**Exercise aim**
Take the data below and write it out exactly, except for the pictures.

**Given entries**
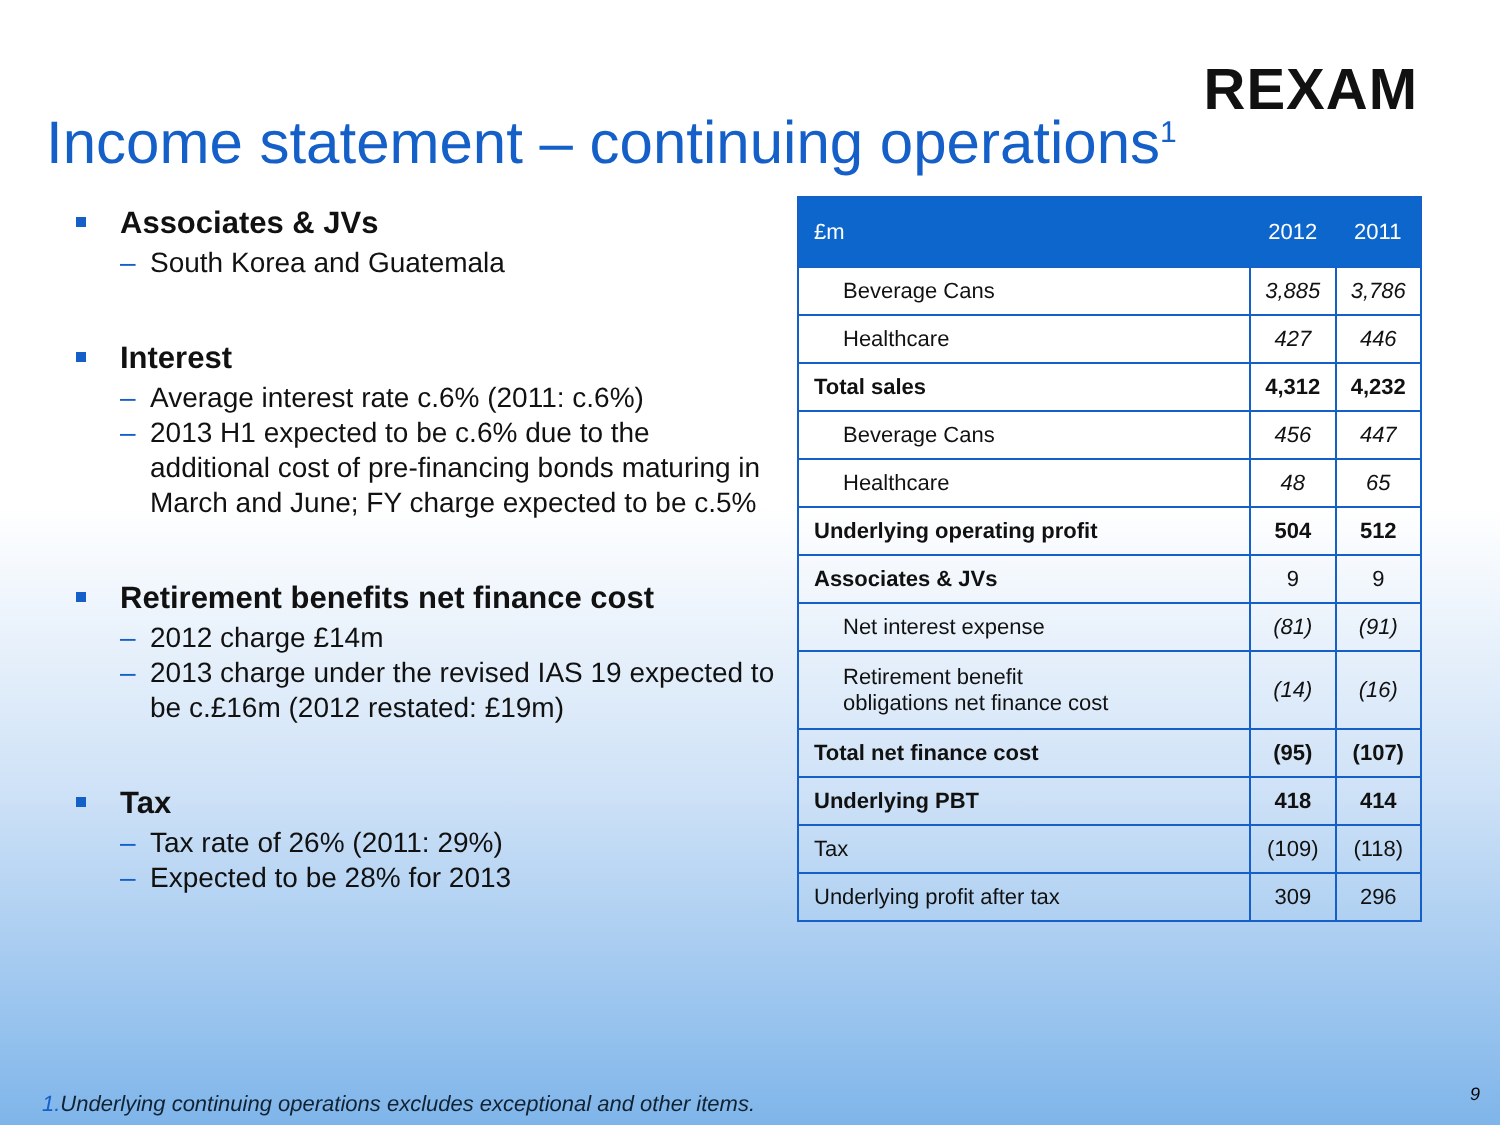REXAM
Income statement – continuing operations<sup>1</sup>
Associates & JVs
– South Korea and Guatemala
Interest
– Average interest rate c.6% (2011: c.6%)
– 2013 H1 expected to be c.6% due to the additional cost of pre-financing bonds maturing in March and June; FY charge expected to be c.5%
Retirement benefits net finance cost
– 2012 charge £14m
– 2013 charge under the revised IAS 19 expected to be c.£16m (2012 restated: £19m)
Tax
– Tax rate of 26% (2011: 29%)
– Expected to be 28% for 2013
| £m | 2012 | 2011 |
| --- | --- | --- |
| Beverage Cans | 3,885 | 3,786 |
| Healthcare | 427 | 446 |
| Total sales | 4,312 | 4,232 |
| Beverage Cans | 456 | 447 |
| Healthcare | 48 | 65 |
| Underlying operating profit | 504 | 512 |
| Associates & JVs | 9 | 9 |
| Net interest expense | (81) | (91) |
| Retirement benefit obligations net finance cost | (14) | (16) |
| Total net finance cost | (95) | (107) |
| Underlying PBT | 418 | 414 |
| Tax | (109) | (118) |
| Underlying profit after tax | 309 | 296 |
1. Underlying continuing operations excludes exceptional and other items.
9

**Answer space**
REXAM
Income statement – continuing operations<sup>1</sup>
Associates & JVs
– South Korea and Guatemala
Interest
– Average interest rate c.6% (2011: c.6%)
– 2013 H1 expected to be c.6% due to the additional cost of pre-financing bonds maturing in March and June; FY charge expected to be c.5%
Retirement benefits net finance cost
– 2012 charge £14m
– 2013 charge under the revised IAS 19 expected to be c.£16m (2012 restated: £19m)
Tax
– Tax rate of 26% (2011: 29%)
– Expected to be 28% for 2013
| £m | 2012 | 2011 |
| --- | --- | --- |
| Beverage Cans | 3,885 | 3,786 |
| Healthcare | 427 | 446 |
| Total sales | 4,312 | 4,232 |
| Beverage Cans | 456 | 447 |
| Healthcare | 48 | 65 |
| Underlying operating profit | 504 | 512 |
| Associates & JVs | 9 | 9 |
| Net interest expense | (81) | (91) |
| Retirement benefit obligations net finance cost | (14) | (16) |
| Total net finance cost | (95) | (107) |
| Underlying PBT | 418 | 414 |
| Tax | (109) | (118) |
| Underlying profit after tax | 309 | 296 |
1. Underlying continuing operations excludes exceptional and other items.
9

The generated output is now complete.